De oorzaken van de kloof zijn divers. In het algemeen komt het door de bedrijfscultuur die duurzaamheid niet volledig integreert in alle lagen van de organisatie. Sommige banken hebben wel ESG-afdelingen, waaruit blijkt dat in de bestuurskamers voldoende besef is van het belang van ESG, maar te vaak worden deze nog als 'add-on' of marketingactiviteit beschouwd. Ook blijkt uit de ESG-uitgangspunten en -beleidsrichtlijnen van banken vaak niet duidelijk welke keuzes daaruit volgen in dagelijkse bedrijfsprocessen.
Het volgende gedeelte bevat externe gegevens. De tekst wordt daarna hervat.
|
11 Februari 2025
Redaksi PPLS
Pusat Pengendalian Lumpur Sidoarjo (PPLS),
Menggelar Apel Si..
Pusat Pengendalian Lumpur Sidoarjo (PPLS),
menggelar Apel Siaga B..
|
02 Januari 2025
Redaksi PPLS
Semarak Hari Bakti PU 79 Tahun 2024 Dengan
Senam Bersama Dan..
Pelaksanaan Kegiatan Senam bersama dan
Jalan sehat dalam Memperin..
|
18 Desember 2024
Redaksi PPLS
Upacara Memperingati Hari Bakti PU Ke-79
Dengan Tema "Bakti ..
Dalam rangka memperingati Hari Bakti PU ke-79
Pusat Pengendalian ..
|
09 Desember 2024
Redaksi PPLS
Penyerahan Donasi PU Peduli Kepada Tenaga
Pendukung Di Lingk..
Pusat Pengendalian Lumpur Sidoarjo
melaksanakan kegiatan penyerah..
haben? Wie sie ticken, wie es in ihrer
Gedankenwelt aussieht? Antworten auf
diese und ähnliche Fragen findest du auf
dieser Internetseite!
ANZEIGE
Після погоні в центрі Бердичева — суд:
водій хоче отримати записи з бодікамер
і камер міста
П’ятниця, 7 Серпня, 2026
Daardoor is het voor medewerkers onduidelijk hoe nu precies te handelen, bijvoorbeeld in de dienstverlening voor klanten met bedrijfsactiviteiten waarbij ESG-vraagstukken spelen.

Sectorbreed probleem

“Daarnaast speelt een rol dat de ESG-reguleringen zo complex en veranderlijk zijn, dat ze de uitvoering en rapportage bemoeilijken. Het is een sectorbreed probleem, dat in de toekomst steeds groter wordt”, zegt Van Delden. “Om de klimaatdoelstellingen te behalen, wordt wet- en regelgeving almaar uitgebreider, maar kleine en middelgrote banken hebben nu al vaak te weinig middelen en kennis beschikbaar om daarin bij te blijven”, licht Van Delden toe. “Inmiddels worden ook grotere banken hiermee geconfronteerd, maar zij hebben meer middelen beschikbaar en hebben vaak een intensievere relatie met de toezichthouder, waardoor ze de dialoog aan kunnen gaan.”

Gevolgen en risico’s

Het niet halen van ESG-doelstellingen kan aanzienlijke gevolgen hebben. Zo kan het niet nakomen van beloftes aan stakeholders, onder wie werknemers, klanten en de samenleving, tot reputatieschade leiden die het vertrouwen in de bankensector ondermijnt. Dat kan langdurige impact hebben op de maatschappelijke perceptie van deze financiële instellingen. Een sprekend voorbeeld is de recente aanklacht van Milieudefensie tegen ING, die de bank beschuldigt van onvoldoende inzet in de strijd tegen de klimaatcrisis.

Oplossingen

Banken dienen te erkennen dat duurzaamheid een drijvende kracht kan en moet zijn in de wijze waarop zij hun risicobeheer benaderen, wat vervolgens impact heeft op de operationele activiteiten, de zakelijke relaties en de interactie met hun klanten. De sleutel is een integrale ESG-aanpak, waarbij duurzaamheid niet als add-on is toegevoegd maar verankerd is in elke laag van de organisatie. Het fundament daarvoor is een diepgeworteld besef en een intrinsieke overtuiging dat duurzaamheid niet een nice-to-have is maar een essentieel onderdeel van bankieren anno 2024.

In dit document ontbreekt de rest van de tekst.